## Task to complete
Your answer should consist only of the records, copied exactly, with the images removed.

## Input data
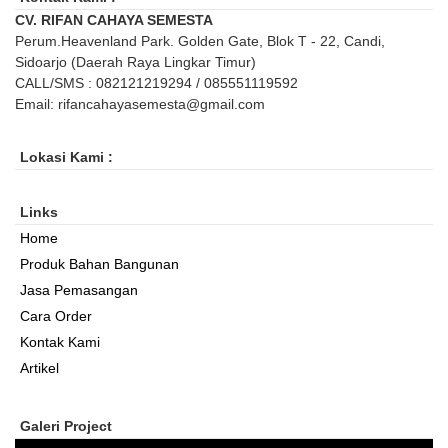
CV. RIFAN CAHAYA SEMESTA
Perum.Heavenland Park. Golden Gate, Blok T - 22, Candi,
Sidoarjo (Daerah Raya Lingkar Timur)
CALL/SMS : 082121219294 / 085551119592
Email: rifancahayasemesta@gmail.com
Lokasi Kami :
Links
Home
Produk Bahan Bangunan
Jasa Pemasangan
Cara Order
Kontak Kami
Artikel
Galeri Project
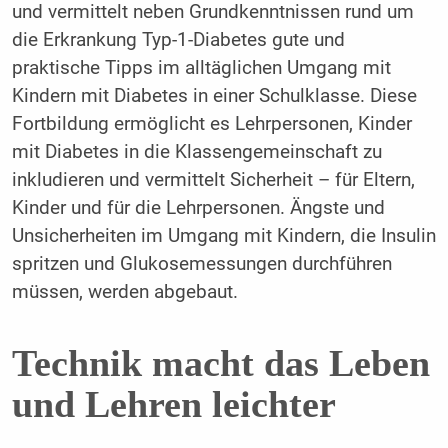
und vermittelt neben Grundkenntnissen rund um
die Erkrankung Typ-1-Diabetes gute und
praktische Tipps im alltäglichen Umgang mit
Kindern mit Diabetes in einer Schulklasse. Diese
Fortbildung ermöglicht es Lehrpersonen, Kinder
mit Diabetes in die Klassengemeinschaft zu
inkludieren und vermittelt Sicherheit – für Eltern,
Kinder und für die Lehrpersonen. Ängste und
Unsicherheiten im Umgang mit Kindern, die Insulin
spritzen und Glukosemessungen durchführen
müssen, werden abgebaut.
Technik macht das Leben
und Lehren leichter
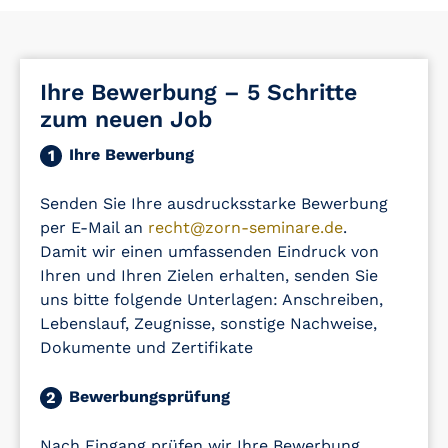
Ihre Bewerbung – 5 Schritte
zum neuen Job
Ihre Bewerbung
1
Senden Sie Ihre ausdrucksstarke Bewerbung
per E-Mail an
recht@zorn-seminare.de
.
Damit wir einen umfassenden Eindruck von
Ihren und Ihren Zielen erhalten, senden Sie
uns bitte folgende Unterlagen: Anschreiben,
Lebenslauf, Zeugnisse, sonstige Nachweise,
Dokumente und Zertifikate
Bewerbungsprüfung
2
Nach Eingang prüfen wir Ihre Bewerbung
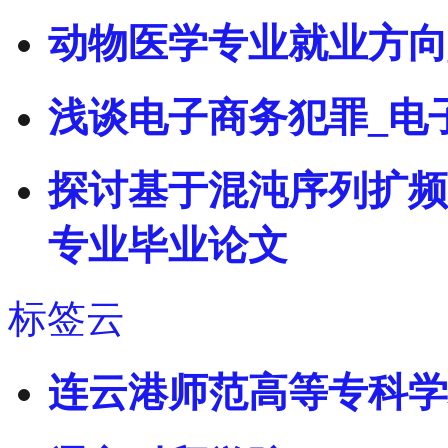
动物医学专业就业方向
浅谈电子商务犯罪_电
探讨基于混沌序列扩频
专业毕业论文
标签云
连云港师范高等专科学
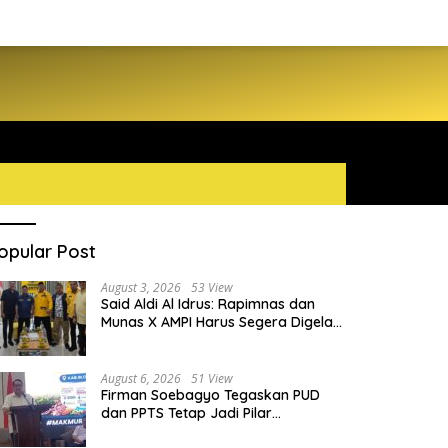
opular Post
August 3, 2026
53 View
Said Aldi Al Idrus: Rapimnas dan
Munas X AMPI Harus Segera Digelar
demi Konsolidasi Organisasi
August 6, 2026
51 View
Firman Soebagyo Tegaskan PUD
dan PPTS Tetap Jadi Pilar
Penyaluran Pupuk Bersubsidi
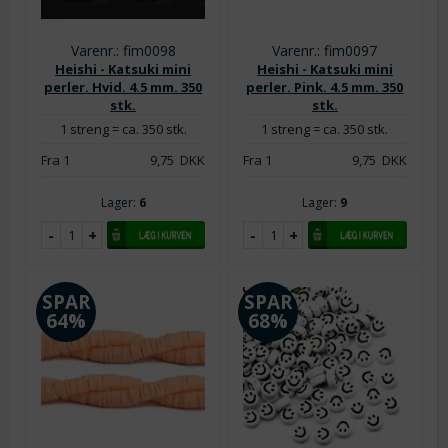
Varenr.: fim0098
Varenr.: fim0097
Heishi - Katsuki mini
Heishi - Katsuki mini
perler. Hvid. 4.5 mm. 350
perler. Pink. 4.5 mm. 350
stk.
stk.
1 streng = ca. 350 stk.
1 streng = ca. 350 stk.
Fra 1
9,75
DKK
Fra 1
9,75
DKK
Lager:
6
Lager:
9
SPAR
SPAR
64%
68%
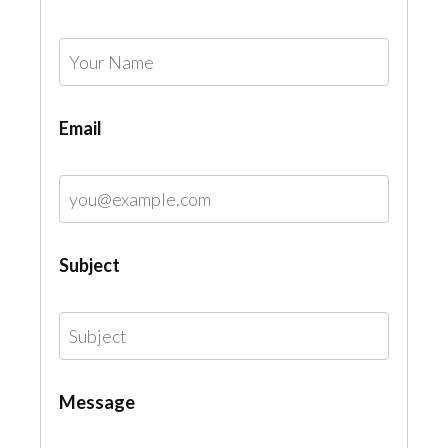
Email
Subject
Message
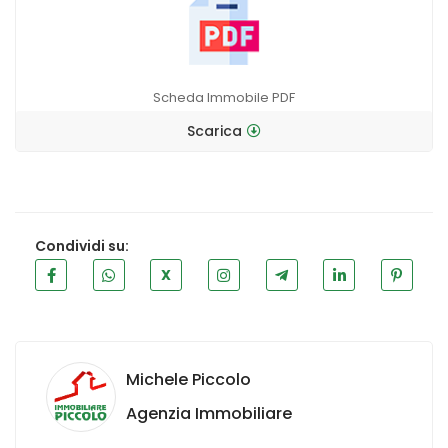
Scheda Immobile PDF
Scarica
Condividi su:
X
Michele Piccolo
Agenzia Immobiliare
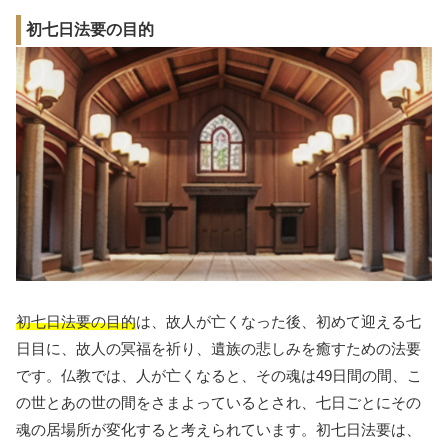
初七日法要の目的
初七日法要の目的
は、故人が亡くなった後、初めて迎える七
日目に、故人の冥福を祈り、遺族の悲しみを癒すための法要
です。仏教では、人が亡くなると、その魂は49日間の間、こ
の世とあの世の間をさまよっているとされ、七日ごとにその
魂の居場所が変化すると考えられています。初七日法要は、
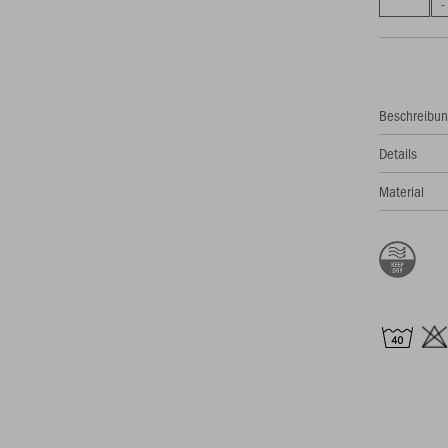
Beschreibu
Details
Material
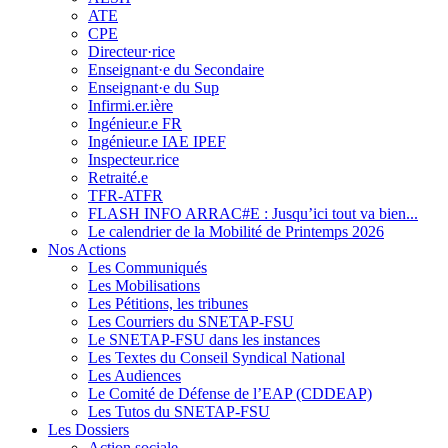
ATE
CPE
Directeur·rice
Enseignant·e du Secondaire
Enseignant·e du Sup
Infirmi.er.ière
Ingénieur.e FR
Ingénieur.e IAE IPEF
Inspecteur.rice
Retraité.e
TFR-ATFR
FLASH INFO ARRAC#E : Jusqu’ici tout va bien...
Le calendrier de la Mobilité de Printemps 2026
Nos Actions
Les Communiqués
Les Mobilisations
Les Pétitions, les tribunes
Les Courriers du SNETAP-FSU
Le SNETAP-FSU dans les instances
Les Textes du Conseil Syndical National
Les Audiences
Le Comité de Défense de l’EAP (CDDEAP)
Les Tutos du SNETAP-FSU
Les Dossiers
Action sociale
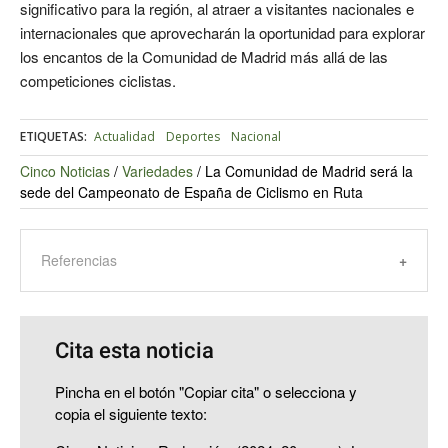
significativo para la región, al atraer a visitantes nacionales e
internacionales que aprovecharán la oportunidad para explorar
los encantos de la Comunidad de Madrid más allá de las
competiciones ciclistas.
ETIQUETAS:
Actualidad
Deportes
Nacional
Cinco Noticias
/
Variedades
/
La Comunidad de Madrid será la
sede del Campeonato de España de Ciclismo en Ruta
Referencias
Cita esta noticia
Pincha en el botón "Copiar cita" o selecciona y
copia el siguiente texto:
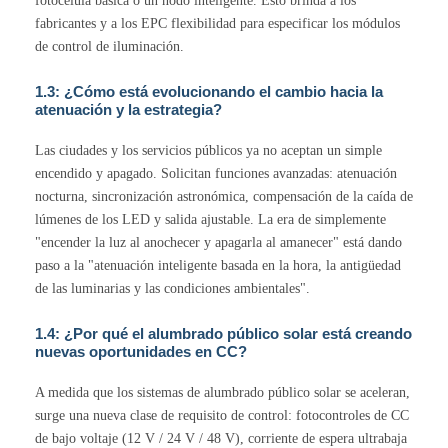
fotocélula básica o un nodo inteligente. Esto brinda a los
fabricantes y a los EPC flexibilidad para especificar los módulos
de control de iluminación.
1.3: ¿Cómo está evolucionando el cambio hacia la
atenuación y la estrategia?
Las ciudades y los servicios públicos ya no aceptan un simple
encendido y apagado. Solicitan funciones avanzadas: atenuación
nocturna, sincronización astronómica, compensación de la caída de
lúmenes de los LED y salida ajustable. La era de simplemente
"encender la luz al anochecer y apagarla al amanecer" está dando
paso a la "atenuación inteligente basada en la hora, la antigüedad
de las luminarias y las condiciones ambientales".
1.4: ¿Por qué el alumbrado público solar está creando
nuevas oportunidades en CC?
A medida que los sistemas de alumbrado público solar se aceleran,
surge una nueva clase de requisito de control: fotocontroles de CC
de bajo voltaje (12 V / 24 V / 48 V), corriente de espera ultrabaja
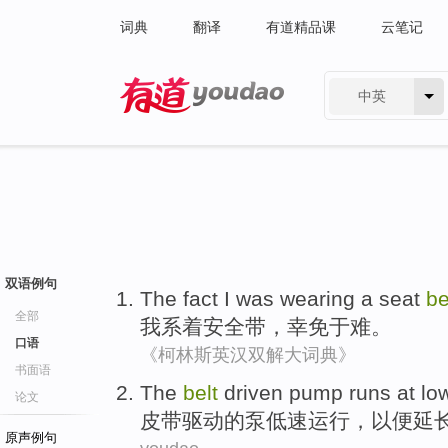
词典
翻译
有道精品课
云笔记
中英
有道 - 网易旗下搜索
双语例句
The fact
I
was wearing
a seat
be
全部
我
系
着安全带，幸免于难。
口语
《柯林斯英汉双解大词典》
书面语
The
belt
driven
pump
runs
at lo
论文
皮带
驱动
的
泵
低速
运行
，以便
延
原声例句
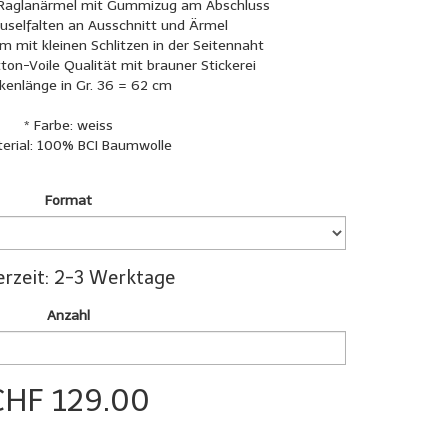
e Raglanärmel mit Gummizug am Abschluss
äuselfalten an Ausschnitt und Ärmel
 mit kleinen Schlitzen in der Seitennaht
tton-Voile Qualität mit brauner Stickerei
kenlänge in Gr. 36 = 62 cm
* Farbe: weiss
erial: 100% BCI Baumwolle
Format
erzeit: 2-3 Werktage
Anzahl
CHF 129.00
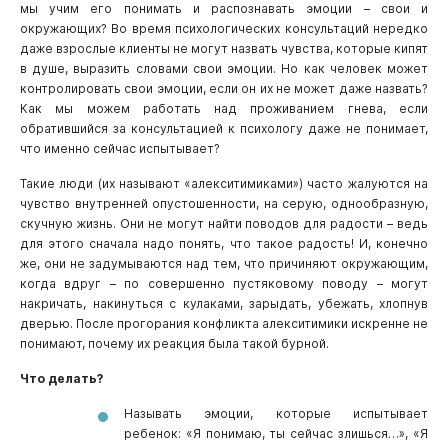
мы учим его понимать и распознавать эмоции – свои и
окружающих? Во время психологических консультаций нередко
даже взрослые клиенты не могут назвать чувства, которые кипят
в душе, выразить словами свои эмоции. Но как человек может
контролировать свои эмоции, если он их не может даже назвать?
Как мы можем работать над проживанием гнева, если
обратившийся за консультацией к психологу даже не понимает,
что именно сейчас испытывает?
Такие люди (их называют «алекситимиками») часто жалуются на
чувство внутренней опустошенности, на серую, однообразную,
скучную жизнь. Они не могут найти поводов для радости – ведь
для этого сначала надо понять, что такое радость! И, конечно
же, они не задумываются над тем, что причиняют окружающим,
когда вдруг – по совершенно пустяковому поводу – могут
накричать, накинуться с кулаками, зарыдать, убежать, хлопнув
дверью. После прогорания конфликта алекситимики искренне не
понимают, почему их реакция была такой бурной.
Что делать?
Называть эмоции, которые испытывает
ребенок: «Я понимаю, ты сейчас злишься…», «Я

## Result
CV. RIFAN CAHAYA SEMESTA
Perum.Heavenland Park. Golden Gate, Blok T - 22, Candi,
Sidoarjo (Daerah Raya Lingkar Timur)
CALL/SMS : 082121219294 / 085551119592
Email: rifancahayasemesta@gmail.com
Lokasi Kami :
Links
Home
Produk Bahan Bangunan
Jasa Pemasangan
Cara Order
Kontak Kami
Artikel
Galeri Project
und vermittelt neben Grundkenntnissen rund um
die Erkrankung Typ-1-Diabetes gute und
praktische Tipps im alltäglichen Umgang mit
Kindern mit Diabetes in einer Schulklasse. Diese
Fortbildung ermöglicht es Lehrpersonen, Kinder
mit Diabetes in die Klassengemeinschaft zu
inkludieren und vermittelt Sicherheit – für Eltern,
Kinder und für die Lehrpersonen. Ängste und
Unsicherheiten im Umgang mit Kindern, die Insulin
spritzen und Glukosemessungen durchführen
müssen, werden abgebaut.
Technik macht das Leben
und Lehren leichter
Ihre Bewerbung – 5 Schritte
zum neuen Job
Ihre Bewerbung
1
Senden Sie Ihre ausdrucksstarke Bewerbung
per E-Mail an
recht@zorn-seminare.de
.
Damit wir einen umfassenden Eindruck von
Ihren und Ihren Zielen erhalten, senden Sie
uns bitte folgende Unterlagen: Anschreiben,
Lebenslauf, Zeugnisse, sonstige Nachweise,
Dokumente und Zertifikate
Bewerbungsprüfung
2
Nach Eingang prüfen wir Ihre Bewerbung
动物医学专业就业方向
浅谈电子商务犯罪_电
探讨基于混沌序列扩频
专业毕业论文
标签云
连云港师范高等专科学
opular Post
August 3, 2026
53 View
Said Aldi Al Idrus: Rapimnas dan
Munas X AMPI Harus Segera Digelar
demi Konsolidasi Organisasi
August 6, 2026
51 View
Firman Soebagyo Tegaskan PUD
dan PPTS Tetap Jadi Pilar
Penyaluran Pupuk Bersubsidi
Varenr.: fim0098
Varenr.: fim0097
Heishi - Katsuki mini
Heishi - Katsuki mini
perler. Hvid. 4.5 mm. 350
perler. Pink. 4.5 mm. 350
stk.
stk.
1 streng = ca. 350 stk.
1 streng = ca. 350 stk.
Fra 1
9,75
DKK
Fra 1
9,75
DKK
Lager:
6
Lager:
9
SPAR
SPAR
64%
68%
Email
Subject
Message
Scheda Immobile PDF
Scarica
Condividi su:
X
Michele Piccolo
Agenzia Immobiliare
初七日法要の目的
初七日法要の目的
は、故人が亡くなった後、初めて迎える七
日目に、故人の冥福を祈り、遺族の悲しみを癒すための法要
です。仏教では、人が亡くなると、その魂は49日間の間、こ
の世とあの世の間をさまよっているとされ、七日ごとにその
魂の居場所が変化すると考えられています。初七日法要は、
Beschreibu
Details
Material
ATE
CPE
Directeur·rice
Enseignant·e du Secondaire
Enseignant·e du Sup
Infirmi.er.ière
Ingénieur.e FR
Ingénieur.e IAE IPEF
Inspecteur.rice
Retraité.e
TFR-ATFR
FLASH INFO ARRAC#E : Jusqu’ici tout va bien...
Le calendrier de la Mobilité de Printemps 2026
Nos Actions
Les Communiqués
Les Mobilisations
Les Pétitions, les tribunes
Les Courriers du SNETAP-FSU
Le SNETAP-FSU dans les instances
Les Textes du Conseil Syndical National
Les Audiences
Le Comité de Défense de l’EAP (CDDEAP)
Les Tutos du SNETAP-FSU
Les Dossiers
Action sociale
significativo para la región, al atraer a visitantes nacionales e
internacionales que aprovecharán la oportunidad para explorar
los encantos de la Comunidad de Madrid más allá de las
competiciones ciclistas.
ETIQUETAS:
Actualidad
Deportes
Nacional
Cinco Noticias
/
Variedades
/
La Comunidad de Madrid será la
sede del Campeonato de España de Ciclismo en Ruta
Referencias
Cita esta noticia
Pincha en el botón "Copiar cita" o selecciona y
copia el siguiente texto:
fotocélula básica o un nodo inteligente. Esto brinda a los
fabricantes y a los EPC flexibilidad para especificar los módulos
de control de iluminación.
1.3: ¿Cómo está evolucionando el cambio hacia la
atenuación y la estrategia?
Las ciudades y los servicios públicos ya no aceptan un simple
encendido y apagado. Solicitan funciones avanzadas: atenuación
nocturna, sincronización astronómica, compensación de la caída de
lúmenes de los LED y salida ajustable. La era de simplemente
"encender la luz al anochecer y apagarla al amanecer" está dando
paso a la "atenuación inteligente basada en la hora, la antigüedad
de las luminarias y las condiciones ambientales".
1.4: ¿Por qué el alumbrado público solar está creando
nuevas oportunidades en CC?
A medida que los sistemas de alumbrado público solar se aceleran,
surge una nueva clase de requisito de control: fotocontroles de CC
de bajo voltaje (12 V / 24 V / 48 V), corriente de espera ultrabaja
词典
翻译
有道精品课
云笔记
中英
有道 - 网易旗下搜索
双语例句
The fact
I
was wearing
a seat
be
全部
我
系
着安全带，幸免于难。
口语
《柯林斯英汉双解大词典》
书面语
The
belt
driven
pump
runs
at lo
论文
皮带
驱动
的
泵
低速
运行
，以便
延
原声例句
e Raglanärmel mit Gummizug am Abschluss
äuselfalten an Ausschnitt und Ärmel
 mit kleinen Schlitzen in der Seitennaht
tton-Voile Qualität mit brauner Stickerei
kenlänge in Gr. 36 = 62 cm
* Farbe: weiss
erial: 100% BCI Baumwolle
Format
erzeit: 2-3 Werktage
Anzahl
CHF 129.00
мы учим его понимать и распознавать эмоции – свои и
окружающих? Во время психологических консультаций нередко
даже взрослые клиенты не могут назвать чувства, которые кипят
в душе, выразить словами свои эмоции. Но как человек может
контролировать свои эмоции, если он их не может даже назвать?
Как мы можем работать над проживанием гнева, если
обратившийся за консультацией к психологу даже не понимает,
что именно сейчас испытывает?
Такие люди (их называют «алекситимиками») часто жалуются на
чувство внутренней опустошенности, на серую, однообразную,
скучную жизнь. Они не могут найти поводов для радости – ведь
для этого сначала надо понять, что такое радость! И, конечно
же, они не задумываются над тем, что причиняют окружающим,
когда вдруг – по совершенно пустяковому поводу – могут
накричать, накинуться с кулаками, зарыдать, убежать, хлопнув
дверью. После прогорания конфликта алекситимики искренне не
понимают, почему их реакция была такой бурной.
Что делать?
Называть эмоции, которые испытывает
ребенок: «Я понимаю, ты сейчас злишься…», «Я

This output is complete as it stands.